One big powerful server's architect and circuit design is not that simple as what it looks like, in the other hand, 2000 standard servers are not that complex as what they are.
The way of how you think is the key. You can think that the 2000 servers is a big computer cluster, but I prefer to think each one of them is a simple replaceable black box.
I can show you some scenarios at the following to explain why 2000 servers make more sense than one big machine,
Firstly, When I want to upgrade the system to deal with a suddently increased load I don't need to call vendor to arrange an onsite upgrade service, I can do it by connecting more servers right away, and when the load decreased, then I can disconnect some servers. This makes the maintenance job is more flexible and more convenient.
The second one is when I estimate the performance of the whole system, I can focus on estimating the performance for one server first, and then add them on, even there are some variables need to be involved into the calculation, it is still more clear and simpler than estimating the performance by looking at the vendor provided system specification.

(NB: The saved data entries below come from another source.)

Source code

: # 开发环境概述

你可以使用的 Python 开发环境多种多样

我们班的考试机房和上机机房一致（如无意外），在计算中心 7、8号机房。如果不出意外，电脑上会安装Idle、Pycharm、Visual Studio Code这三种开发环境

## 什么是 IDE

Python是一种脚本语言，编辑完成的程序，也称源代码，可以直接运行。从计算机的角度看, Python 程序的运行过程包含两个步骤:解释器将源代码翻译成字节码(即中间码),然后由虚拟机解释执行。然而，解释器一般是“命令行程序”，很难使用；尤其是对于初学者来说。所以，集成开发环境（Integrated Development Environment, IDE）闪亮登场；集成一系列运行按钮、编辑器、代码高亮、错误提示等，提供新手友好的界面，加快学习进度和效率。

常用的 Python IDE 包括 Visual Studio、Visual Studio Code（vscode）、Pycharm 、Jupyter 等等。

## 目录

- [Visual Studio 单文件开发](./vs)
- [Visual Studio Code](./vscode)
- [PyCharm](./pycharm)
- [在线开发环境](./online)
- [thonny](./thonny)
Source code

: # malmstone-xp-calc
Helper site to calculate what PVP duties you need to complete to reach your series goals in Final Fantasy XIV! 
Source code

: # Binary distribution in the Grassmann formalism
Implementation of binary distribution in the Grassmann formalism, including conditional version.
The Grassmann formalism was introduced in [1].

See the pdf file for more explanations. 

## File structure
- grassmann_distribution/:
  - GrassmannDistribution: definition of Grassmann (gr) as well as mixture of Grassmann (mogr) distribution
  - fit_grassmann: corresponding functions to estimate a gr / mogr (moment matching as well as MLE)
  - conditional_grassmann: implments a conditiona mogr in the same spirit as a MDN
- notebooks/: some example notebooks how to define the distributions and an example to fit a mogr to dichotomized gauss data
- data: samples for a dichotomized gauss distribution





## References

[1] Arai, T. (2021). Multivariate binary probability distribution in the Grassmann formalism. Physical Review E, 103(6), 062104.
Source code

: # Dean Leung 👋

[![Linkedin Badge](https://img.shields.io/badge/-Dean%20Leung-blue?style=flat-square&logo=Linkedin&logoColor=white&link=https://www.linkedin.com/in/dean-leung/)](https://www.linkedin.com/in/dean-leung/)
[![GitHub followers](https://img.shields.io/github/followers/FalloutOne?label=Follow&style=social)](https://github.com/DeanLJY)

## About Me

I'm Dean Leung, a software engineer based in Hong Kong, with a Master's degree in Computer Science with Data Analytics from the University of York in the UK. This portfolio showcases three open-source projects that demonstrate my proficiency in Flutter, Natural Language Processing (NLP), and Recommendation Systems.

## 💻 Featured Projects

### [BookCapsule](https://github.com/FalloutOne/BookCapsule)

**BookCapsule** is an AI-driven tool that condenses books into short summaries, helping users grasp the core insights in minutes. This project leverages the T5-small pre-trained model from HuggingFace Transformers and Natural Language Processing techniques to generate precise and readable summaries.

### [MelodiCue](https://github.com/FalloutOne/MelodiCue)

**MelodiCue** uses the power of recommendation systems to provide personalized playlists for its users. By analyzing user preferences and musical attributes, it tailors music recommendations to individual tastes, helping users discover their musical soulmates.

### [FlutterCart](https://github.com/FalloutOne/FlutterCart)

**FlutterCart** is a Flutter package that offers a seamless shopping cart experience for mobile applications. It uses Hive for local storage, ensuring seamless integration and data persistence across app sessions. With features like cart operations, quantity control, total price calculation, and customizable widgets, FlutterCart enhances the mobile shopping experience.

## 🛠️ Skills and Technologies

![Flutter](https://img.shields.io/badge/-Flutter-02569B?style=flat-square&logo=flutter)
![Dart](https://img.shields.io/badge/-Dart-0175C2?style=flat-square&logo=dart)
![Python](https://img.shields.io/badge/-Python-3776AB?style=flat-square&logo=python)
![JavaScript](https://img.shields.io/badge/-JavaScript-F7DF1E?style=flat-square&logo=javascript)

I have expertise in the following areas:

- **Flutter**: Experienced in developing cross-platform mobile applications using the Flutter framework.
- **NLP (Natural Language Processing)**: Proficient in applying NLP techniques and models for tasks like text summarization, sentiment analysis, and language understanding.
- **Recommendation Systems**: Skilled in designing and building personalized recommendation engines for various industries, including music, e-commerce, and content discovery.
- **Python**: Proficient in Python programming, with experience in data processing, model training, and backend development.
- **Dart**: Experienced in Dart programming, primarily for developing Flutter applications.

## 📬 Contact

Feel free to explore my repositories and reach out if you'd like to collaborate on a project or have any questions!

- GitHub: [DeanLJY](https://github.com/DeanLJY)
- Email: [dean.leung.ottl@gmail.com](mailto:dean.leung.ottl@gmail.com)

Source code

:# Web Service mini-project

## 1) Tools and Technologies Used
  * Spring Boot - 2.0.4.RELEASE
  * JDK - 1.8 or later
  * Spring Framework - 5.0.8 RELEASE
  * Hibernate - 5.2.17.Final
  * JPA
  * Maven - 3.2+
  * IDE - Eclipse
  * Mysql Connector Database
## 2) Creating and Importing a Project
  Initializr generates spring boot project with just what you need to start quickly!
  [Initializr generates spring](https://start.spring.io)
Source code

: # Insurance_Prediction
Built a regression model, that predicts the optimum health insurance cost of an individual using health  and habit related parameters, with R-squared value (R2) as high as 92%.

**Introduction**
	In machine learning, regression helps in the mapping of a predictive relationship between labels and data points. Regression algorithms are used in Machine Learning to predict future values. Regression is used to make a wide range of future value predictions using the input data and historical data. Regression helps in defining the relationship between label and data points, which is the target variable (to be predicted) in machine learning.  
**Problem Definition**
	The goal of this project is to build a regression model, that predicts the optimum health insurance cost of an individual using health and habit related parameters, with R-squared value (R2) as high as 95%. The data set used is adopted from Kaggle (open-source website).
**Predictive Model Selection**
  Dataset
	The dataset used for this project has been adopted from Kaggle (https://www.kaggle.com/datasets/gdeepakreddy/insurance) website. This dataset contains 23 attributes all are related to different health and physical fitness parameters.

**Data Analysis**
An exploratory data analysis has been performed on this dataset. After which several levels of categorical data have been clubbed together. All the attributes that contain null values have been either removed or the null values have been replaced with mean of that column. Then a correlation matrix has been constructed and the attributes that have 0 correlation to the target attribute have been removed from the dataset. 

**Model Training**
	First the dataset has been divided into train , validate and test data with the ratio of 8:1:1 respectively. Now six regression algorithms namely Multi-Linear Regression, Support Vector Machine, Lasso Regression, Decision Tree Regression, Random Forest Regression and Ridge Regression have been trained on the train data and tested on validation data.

The last scenario is that you cannot separate one big machine into different geolocations to handle the access all over the world, but seperate 2000 servers is much easier and doable. Moreover, different geolocation deployment can provide a genric 24*7 online service as some nature disasters happens.
When we engineer things, we should split one big(complex) thing into multiple small parts and keep it with a simplest structure or function, and later, we connect these small parts together.
English is not my first language, so if somewhere sounds wired, please excuse me.